Effective tumor-targeted delivery of etoposide using chitosan nanoparticles conjugated with folic acid and sulfobetaine methacrylate

Abstract

We demonstrated chitosan (CS)-based biocompatible nanoparticles coated with folic acid (FA) and poly(sulfobetaine methacrylate) (PSBMA) as an effective tumor-specific drug delivery system. The graft copolymer FA–CS-g-PSBMA could self-assemble into nanoparticles in an aqueous phase and maintain a spherical shape. Etoposide (VP-16), a widely-used chemotherapy drug with poor water solubility, could be incorporated into the inner core of hydrophobic CS to form FA–CS(VP-16)-g-PSBMA nanoparticles.
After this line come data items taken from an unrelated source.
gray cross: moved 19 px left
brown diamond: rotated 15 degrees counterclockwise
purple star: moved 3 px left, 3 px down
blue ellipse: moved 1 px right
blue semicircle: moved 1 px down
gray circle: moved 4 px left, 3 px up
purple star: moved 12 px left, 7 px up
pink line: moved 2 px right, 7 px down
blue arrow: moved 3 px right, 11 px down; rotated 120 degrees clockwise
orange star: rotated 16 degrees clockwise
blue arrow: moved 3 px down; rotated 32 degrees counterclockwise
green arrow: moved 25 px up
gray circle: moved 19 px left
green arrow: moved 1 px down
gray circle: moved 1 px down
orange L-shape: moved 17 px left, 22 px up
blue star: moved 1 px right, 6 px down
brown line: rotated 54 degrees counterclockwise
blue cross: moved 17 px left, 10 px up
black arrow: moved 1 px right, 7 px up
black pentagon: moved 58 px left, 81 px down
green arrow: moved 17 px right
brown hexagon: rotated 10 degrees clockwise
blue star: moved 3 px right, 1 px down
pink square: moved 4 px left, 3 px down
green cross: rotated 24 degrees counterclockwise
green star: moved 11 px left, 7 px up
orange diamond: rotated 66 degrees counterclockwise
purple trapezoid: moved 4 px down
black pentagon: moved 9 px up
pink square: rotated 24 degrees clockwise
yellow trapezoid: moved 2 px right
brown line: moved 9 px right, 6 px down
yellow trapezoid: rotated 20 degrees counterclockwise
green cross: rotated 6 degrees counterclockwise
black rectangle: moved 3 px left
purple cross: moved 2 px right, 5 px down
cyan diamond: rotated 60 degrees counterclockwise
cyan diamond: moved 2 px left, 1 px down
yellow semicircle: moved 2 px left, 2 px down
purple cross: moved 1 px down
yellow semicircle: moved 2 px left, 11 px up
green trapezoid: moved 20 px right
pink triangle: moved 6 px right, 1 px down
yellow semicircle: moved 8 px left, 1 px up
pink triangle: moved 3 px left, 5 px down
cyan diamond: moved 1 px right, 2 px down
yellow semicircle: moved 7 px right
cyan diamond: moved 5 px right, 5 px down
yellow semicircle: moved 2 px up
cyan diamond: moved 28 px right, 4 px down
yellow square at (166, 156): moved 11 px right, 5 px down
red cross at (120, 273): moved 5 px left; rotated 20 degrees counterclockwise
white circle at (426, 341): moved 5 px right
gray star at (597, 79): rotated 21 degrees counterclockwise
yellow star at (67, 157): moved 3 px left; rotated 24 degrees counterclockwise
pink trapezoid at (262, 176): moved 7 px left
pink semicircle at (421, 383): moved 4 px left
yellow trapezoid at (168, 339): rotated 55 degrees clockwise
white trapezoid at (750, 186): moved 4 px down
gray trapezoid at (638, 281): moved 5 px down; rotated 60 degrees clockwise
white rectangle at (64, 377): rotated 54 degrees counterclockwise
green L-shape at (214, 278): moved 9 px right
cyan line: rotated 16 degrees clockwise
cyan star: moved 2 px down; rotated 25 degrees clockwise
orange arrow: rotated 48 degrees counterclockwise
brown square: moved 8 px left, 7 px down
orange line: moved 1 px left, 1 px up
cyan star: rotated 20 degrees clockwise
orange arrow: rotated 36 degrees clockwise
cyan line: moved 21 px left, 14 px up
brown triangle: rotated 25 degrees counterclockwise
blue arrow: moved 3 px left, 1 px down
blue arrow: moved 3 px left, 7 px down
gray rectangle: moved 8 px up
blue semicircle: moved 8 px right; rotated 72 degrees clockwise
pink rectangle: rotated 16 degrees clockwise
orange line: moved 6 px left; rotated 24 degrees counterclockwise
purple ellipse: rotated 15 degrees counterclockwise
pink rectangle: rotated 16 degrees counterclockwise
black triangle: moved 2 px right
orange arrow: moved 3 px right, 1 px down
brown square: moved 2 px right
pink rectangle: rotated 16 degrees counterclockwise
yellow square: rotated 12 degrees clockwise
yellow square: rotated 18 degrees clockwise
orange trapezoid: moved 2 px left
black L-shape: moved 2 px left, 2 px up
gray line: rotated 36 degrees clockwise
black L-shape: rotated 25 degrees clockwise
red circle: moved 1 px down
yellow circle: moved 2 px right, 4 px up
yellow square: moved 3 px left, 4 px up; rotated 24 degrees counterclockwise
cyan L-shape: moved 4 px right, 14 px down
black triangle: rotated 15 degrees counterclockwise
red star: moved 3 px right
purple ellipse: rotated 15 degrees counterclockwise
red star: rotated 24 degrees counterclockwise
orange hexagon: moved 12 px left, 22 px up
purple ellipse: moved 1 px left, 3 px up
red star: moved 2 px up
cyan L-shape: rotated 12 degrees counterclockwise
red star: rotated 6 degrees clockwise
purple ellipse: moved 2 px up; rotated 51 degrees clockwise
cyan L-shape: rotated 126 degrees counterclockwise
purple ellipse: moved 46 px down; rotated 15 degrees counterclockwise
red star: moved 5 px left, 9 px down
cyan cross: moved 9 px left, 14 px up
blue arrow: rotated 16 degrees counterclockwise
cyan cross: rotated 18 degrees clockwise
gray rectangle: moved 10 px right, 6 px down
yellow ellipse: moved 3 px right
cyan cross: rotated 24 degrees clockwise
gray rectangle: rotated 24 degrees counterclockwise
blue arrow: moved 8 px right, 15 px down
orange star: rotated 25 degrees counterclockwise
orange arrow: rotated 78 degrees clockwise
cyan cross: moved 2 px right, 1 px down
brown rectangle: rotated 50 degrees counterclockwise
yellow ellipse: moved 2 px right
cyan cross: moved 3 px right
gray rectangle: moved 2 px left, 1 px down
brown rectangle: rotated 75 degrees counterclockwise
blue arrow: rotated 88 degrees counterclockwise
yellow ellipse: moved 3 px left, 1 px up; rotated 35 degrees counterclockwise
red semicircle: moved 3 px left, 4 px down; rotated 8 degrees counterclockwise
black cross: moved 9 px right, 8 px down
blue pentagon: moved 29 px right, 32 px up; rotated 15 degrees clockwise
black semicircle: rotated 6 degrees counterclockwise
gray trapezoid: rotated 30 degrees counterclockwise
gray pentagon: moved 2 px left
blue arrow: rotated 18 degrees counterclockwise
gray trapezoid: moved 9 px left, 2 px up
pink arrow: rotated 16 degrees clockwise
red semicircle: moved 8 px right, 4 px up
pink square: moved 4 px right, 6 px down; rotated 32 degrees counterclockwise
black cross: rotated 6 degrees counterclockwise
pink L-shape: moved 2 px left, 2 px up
The synthesis of the nanocarrier was verified by using zeta potential analysis, ¹H nuclear magnetic resonance and Fourier transform infrared spectra. Next, both in vitro and in vivo experiments were performed to evaluate the release behavior, cellular uptake, cytotoxicity, biodistribution and therapeutic efficacy of the nanoparticles. Our results showed FA–CS(VP-16)-g-PSBMA nanoparticles released VP-16 more effectively in acidic phosphate-buffered saline than that under neutral conditions, and could be effectively internalized into HeLa cells. Compared to the nanoparticles without FA, FA–CS(VP-16)-g-PSBMA nanoparticles exhibited a more significant inhibitory effect on HeLa cell viability in vitro. When HeLa tumor-bearing mice were intravenously administrated with fluorescence-labelled nanoparticles, FA-conjugated nanoparticles accumulated more rapidly at the tumor site. Furthermore, FA–CS(VP-16)-g-PSBMA nanoparticles demonstrated more superior therapeutic efficacy than VP-16. These results suggest that FA–CS-g-PSBMA nanoparticles represent a promising nanocarrier for anti-tumor drug delivery.